Typographers quotes (curly quotes) look great don’t they? InDesign converts all straight quotes to curly quotes by default, but if you want a straight quote, it’s fairly easy to get them. Press Command + Shift + Option + ‘ (that’s the quote key next to Enter on your keyboard). This key combo turns off the quote converter preference. Now your quotes will be straight. If you want to go back to curly quotes, just press the key combo again.
In Adobe InDesign, if you have an object on the page selected and use the zoom tool, or the keyboard commands to zoom in, ID will automatically zoom with the selected object as the “center point.” Commands for zooming: Command + 5 = 50% Command + 1 = 100% Command + 2 = 200% Command + 0 (zero) = Fit page to window Command + Option + 0 (zero) = Fit entire spread to window Command + Option + 5 and then type a percentag & hit Enter = zoom to the percentage you typed.
OK, so you’ve known for a long time that Command + Tab switches applications. And you’ve long since figured out that Command + ` (backtick, also known as the ~ key next the number 1 key) will switch between windows of the active application. But have you noticed that it doesn’t work in Photoshop? To switch between open windows in Photoshop, simply use Control + ` (backtick) to switch between windows.

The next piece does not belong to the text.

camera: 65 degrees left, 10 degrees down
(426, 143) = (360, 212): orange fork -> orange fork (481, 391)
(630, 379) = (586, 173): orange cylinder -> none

Envelopes are what Adobe Illustrator calls the shapes you use to distort objects. If you don’t know what I’m talking about, go to the Effects>Warp menu when you have an object selected. You can create your own Envelopes and use them on virtually any object in Illustrator other than graphs or guides. Here’s how: Select one or more objects on your page. Now go to the Object>Envelope Distort menu and select a method for distortion from the menu. Once applied, you can continue to the edit the original object, and you can edit, expand or delete the Envelope at any time you desire. The only thing you can’t do is edit an Envelope shape and the object in the Envelope at the same time.

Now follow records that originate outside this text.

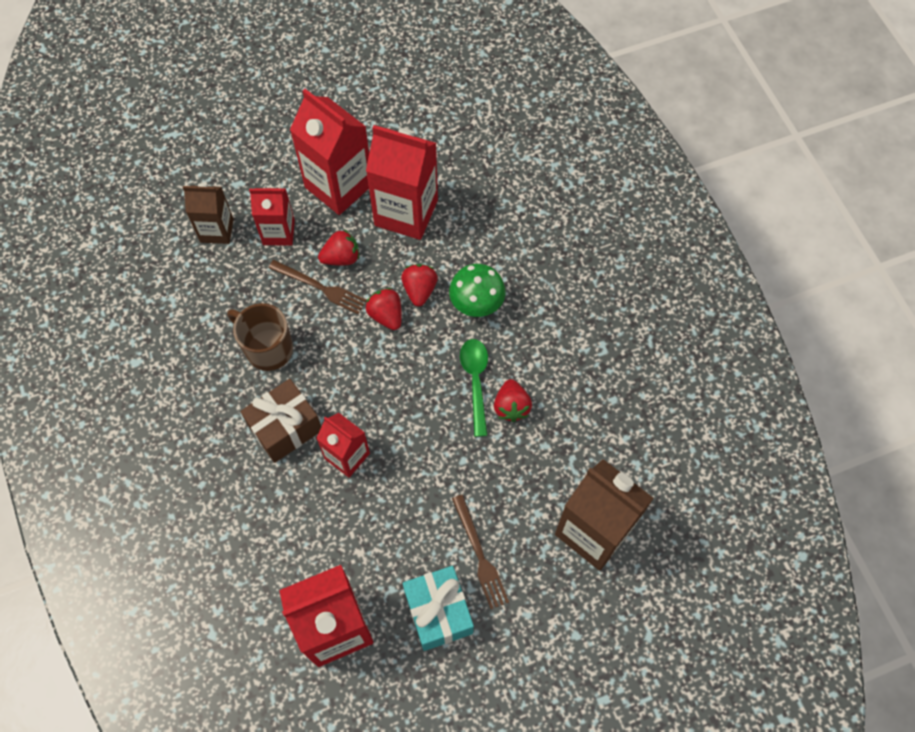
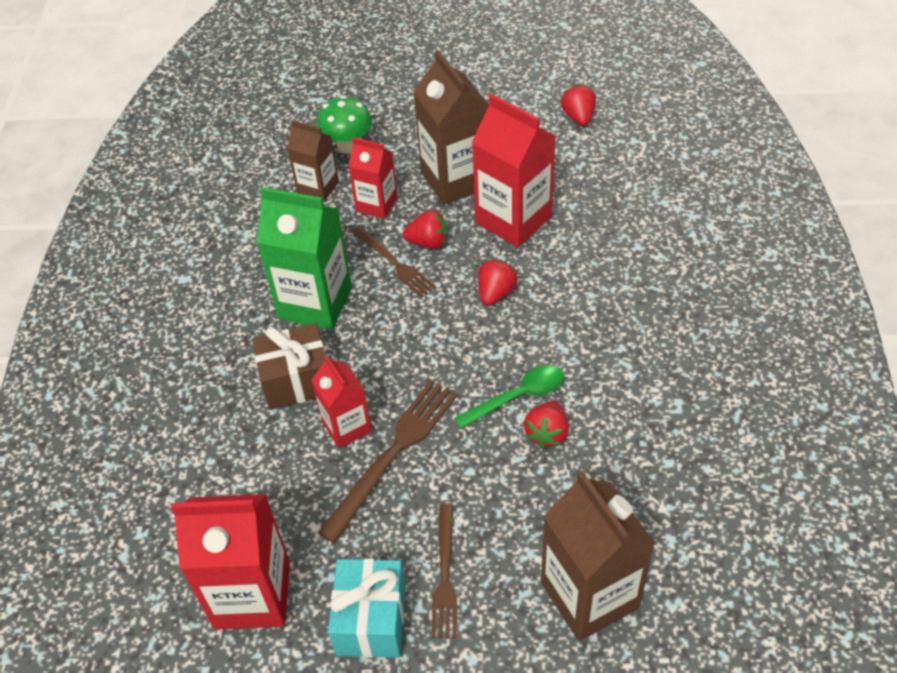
camera: 25 degrees right, 15 degrees down
(268, 349) = (315, 303): brown mug -> green carton
(339, 186) = (455, 180): red carton -> brown carton
(386, 315) = (450, 307): red strawberry -> red strawberry (578, 117)
(395, 466) = (393, 453): none -> brown fork
(475, 381) = (517, 397): green spoon -> green spoon turned 45 degrees clockwise
(476, 305) = (551, 324): green mushroom -> green mushroom (348, 146)

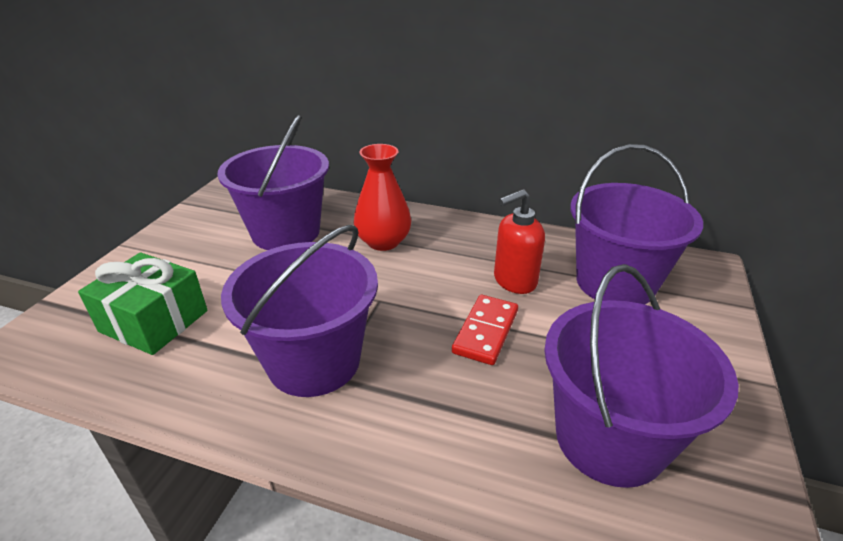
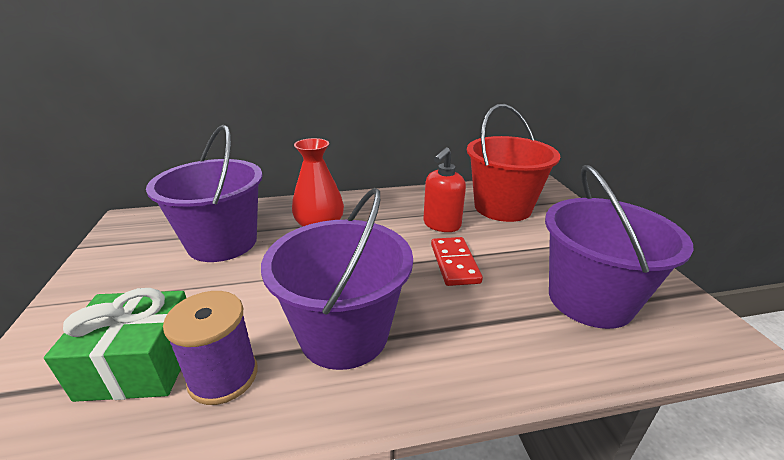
camera: 30 degrees left, 5 degrees down
(197, 357) = (223, 376): none -> purple spool
(615, 282) = (502, 207): purple bucket -> red bucket

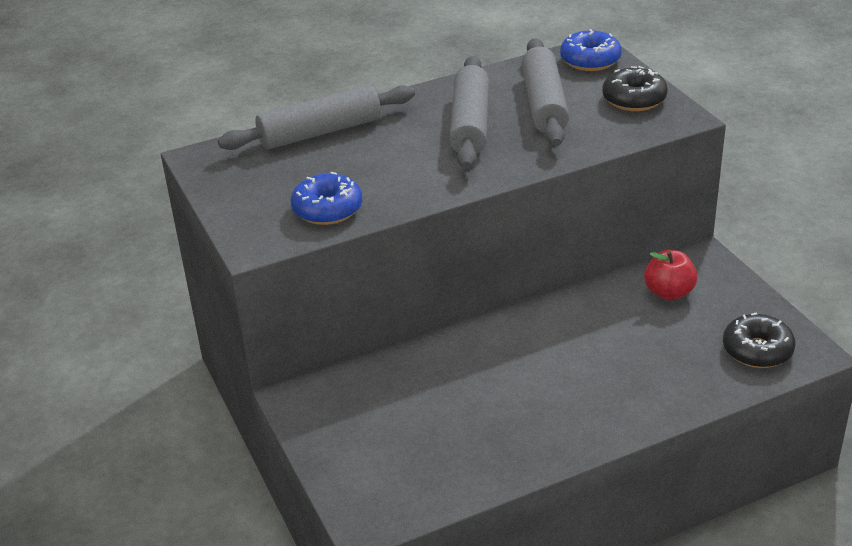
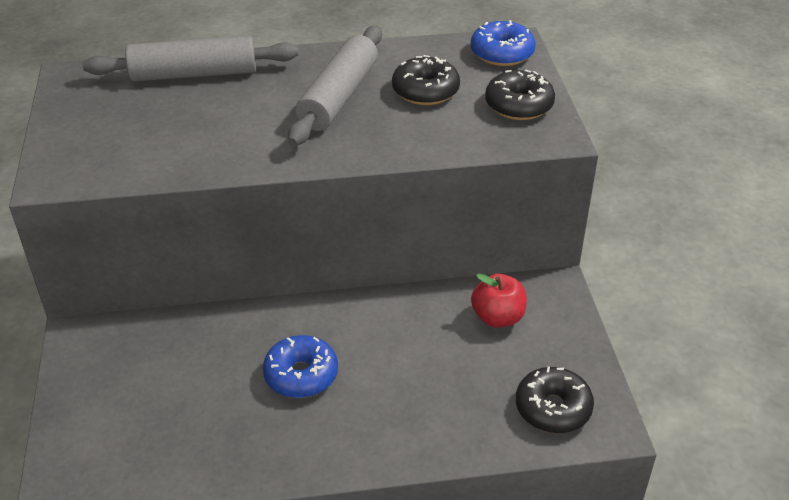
camera: 15 degrees right, 5 degrees up
(327, 209) = (143, 157): blue donut -> blue donut (301, 375)
(544, 104) = (425, 91): grey rolling pin -> black donut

I came across a rather interesting article by Thomas Vanderwhal regarding a long-standing issue with the ad business. The article is titled Designing with a Solution is the Problem, and it covers the ever-present problem of clients asking you to design a solution to a problem they aren’t willing to, or cannot show you (cart before the horse). If you thought design is about making an ad look cool, you obviously have no grasp of the business, and hopefully this article will illustrate this concept for you. Also, be sure to check out the other article Thomas linked to, Be Cooler by Design.

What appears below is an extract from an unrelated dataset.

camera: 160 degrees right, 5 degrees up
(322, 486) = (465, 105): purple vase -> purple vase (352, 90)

If you’ve worked in Photoshop for a short while, you’ve undboutedly come across the Transform tool under the Edit menu. It allows you to scale, skew, rotate and more a selected object or layer. If you find yourself going back to the menu several times to get the object just right, you should consider using Free Transform. Free Transform ( Command + T ) allows you to allows you access to all the transform options including warp, perspective, distort, skew, rotate and scale, as well as image flipping – all at the same time. No multiple trips to the Edit menu. Once you hit Command + T, simply right click (control + click for one button mouse users) to access the contextual menu to display your options. You can rotate your image a bit, the right click again to add some perspective… all without hitting enter to commit the changes. Hold down the option key to scale from the center of the object, or just grab the handles and hold shift to scale proportionately just like Quark or InDesign. To rotate an object, move your curser just outside the corner handles to change the cursor to a curved cursor allowing you to rotate. Hold down Command + Shift keys and drag a side handle to skew the object. When you’re all done, just hit the Enter key to commit the changes.